Russian troops are attempting to grind down resistance in Mariupol to consolidate territory along Ukraine’s coast, but Ukrainian and western officials said the defence of the city continued.
The Pentagon noted there were indications Ukraine was “willing and able” to take back territory from Russia, but the senior defence official did not verify reports of Russian troops being pushed out of Makariv.
Taking control of Makariv would place Ukrainian troops at an important crossroads to the west of Kyiv, allowing them to pressure supply routes to Russian forces.
Russia’s troops over the past week have taken defensive positions within artillery range of Kyiv and Kharkiv, Ukraine’s biggest cities. Early on Wednesday, Russian forces shelled a shopping mall and other commercial and residential buildings on the outskirts of Kyiv, according to the local authorities. They also bombed a bridge over the river Desna that connected Kyiv with Chernihiv, north of the capital, said the regional military administration.
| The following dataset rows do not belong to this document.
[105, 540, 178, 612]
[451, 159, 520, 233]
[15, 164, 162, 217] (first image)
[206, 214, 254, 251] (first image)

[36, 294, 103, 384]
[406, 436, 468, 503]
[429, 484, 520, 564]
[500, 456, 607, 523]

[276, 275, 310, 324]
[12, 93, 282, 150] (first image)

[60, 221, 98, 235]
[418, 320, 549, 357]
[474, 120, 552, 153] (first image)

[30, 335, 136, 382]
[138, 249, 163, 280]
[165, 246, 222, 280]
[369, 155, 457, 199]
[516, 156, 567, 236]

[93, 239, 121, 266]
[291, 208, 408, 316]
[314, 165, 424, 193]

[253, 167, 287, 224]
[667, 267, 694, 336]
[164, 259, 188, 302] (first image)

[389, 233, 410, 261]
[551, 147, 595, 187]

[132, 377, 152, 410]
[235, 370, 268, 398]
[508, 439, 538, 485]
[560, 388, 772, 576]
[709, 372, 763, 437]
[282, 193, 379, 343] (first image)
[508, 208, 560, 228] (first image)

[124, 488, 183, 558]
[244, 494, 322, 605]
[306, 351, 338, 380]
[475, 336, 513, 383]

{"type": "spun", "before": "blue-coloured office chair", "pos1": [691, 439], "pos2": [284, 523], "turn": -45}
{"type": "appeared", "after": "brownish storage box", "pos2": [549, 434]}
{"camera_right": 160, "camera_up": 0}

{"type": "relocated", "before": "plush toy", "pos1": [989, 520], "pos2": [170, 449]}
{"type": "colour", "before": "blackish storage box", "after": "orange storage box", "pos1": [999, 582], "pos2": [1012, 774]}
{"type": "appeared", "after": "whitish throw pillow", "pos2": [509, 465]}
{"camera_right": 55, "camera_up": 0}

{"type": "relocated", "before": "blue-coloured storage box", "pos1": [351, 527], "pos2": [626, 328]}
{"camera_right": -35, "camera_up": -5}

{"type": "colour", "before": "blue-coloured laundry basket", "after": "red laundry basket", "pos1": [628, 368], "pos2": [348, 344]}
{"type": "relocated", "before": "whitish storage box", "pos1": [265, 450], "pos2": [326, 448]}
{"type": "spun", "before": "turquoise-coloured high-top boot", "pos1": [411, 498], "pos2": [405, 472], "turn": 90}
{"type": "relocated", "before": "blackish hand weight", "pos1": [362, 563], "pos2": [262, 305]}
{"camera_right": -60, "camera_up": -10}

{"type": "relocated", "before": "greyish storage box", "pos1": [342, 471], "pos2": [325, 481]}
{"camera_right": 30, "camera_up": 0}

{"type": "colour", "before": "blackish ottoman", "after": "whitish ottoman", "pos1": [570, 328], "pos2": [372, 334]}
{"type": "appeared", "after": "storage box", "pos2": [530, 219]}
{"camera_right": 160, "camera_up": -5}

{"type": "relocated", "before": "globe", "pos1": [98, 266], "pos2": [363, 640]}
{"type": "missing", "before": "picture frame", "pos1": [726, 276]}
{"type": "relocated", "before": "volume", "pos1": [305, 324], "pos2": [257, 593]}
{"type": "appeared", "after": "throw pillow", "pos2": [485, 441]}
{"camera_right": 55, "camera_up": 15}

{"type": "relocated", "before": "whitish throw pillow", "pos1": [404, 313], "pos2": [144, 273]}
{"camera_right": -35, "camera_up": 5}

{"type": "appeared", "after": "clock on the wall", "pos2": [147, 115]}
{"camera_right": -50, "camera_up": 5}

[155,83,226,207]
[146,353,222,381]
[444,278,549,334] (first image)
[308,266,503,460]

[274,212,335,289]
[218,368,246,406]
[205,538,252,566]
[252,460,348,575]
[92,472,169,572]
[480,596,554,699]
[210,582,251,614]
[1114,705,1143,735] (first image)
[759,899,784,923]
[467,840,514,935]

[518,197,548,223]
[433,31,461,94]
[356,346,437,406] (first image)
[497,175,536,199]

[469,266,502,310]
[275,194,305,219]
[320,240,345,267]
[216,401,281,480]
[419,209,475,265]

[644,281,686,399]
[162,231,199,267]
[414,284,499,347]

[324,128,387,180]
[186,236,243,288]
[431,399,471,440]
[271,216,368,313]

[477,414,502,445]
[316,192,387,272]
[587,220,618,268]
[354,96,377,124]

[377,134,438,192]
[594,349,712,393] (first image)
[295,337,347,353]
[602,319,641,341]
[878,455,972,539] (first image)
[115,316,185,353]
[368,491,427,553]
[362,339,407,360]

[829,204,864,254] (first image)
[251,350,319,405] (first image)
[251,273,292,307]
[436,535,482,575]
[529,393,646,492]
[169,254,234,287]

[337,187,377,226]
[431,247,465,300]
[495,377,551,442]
A UK intelligence update on Wednesday noted that while the battlefield across Ukraine remained largely static, Russian forces were “likely conducting a period of reorganisation before resuming large-scale offensive operations”.
The UK Ministry of Defence noted Putin’s troops were “attempting to envelop Ukrainian forces in the east of the country” by advancing from the direction of Kharkiv in the north and Mariupol in the south.
Officials in Kyiv have issued further warnings on the “possibility” of troops from neighbouring Belarus crossing the border, opening a new front.
Alexander Lukashenko, the authoritarian president of Belarus, has allowed Russia to use his country’s territory to invade Ukraine. In an update on Wednesday, Ukraine’s military noted “the active movement of Russian and Belarusian military equipment and its further accumulation along the Ukrainian border”.
But it added that “a large number of personnel as well as some commanders are refusing to participate in the occupation of [Ukraine]”. While the claim cannot be independently verified, one senior western diplomat in Ukraine said Belarusian generals were reluctant to deploy soldiers who had never fought a war outside its borders. “They know they are poorly trained and equipped,” said one.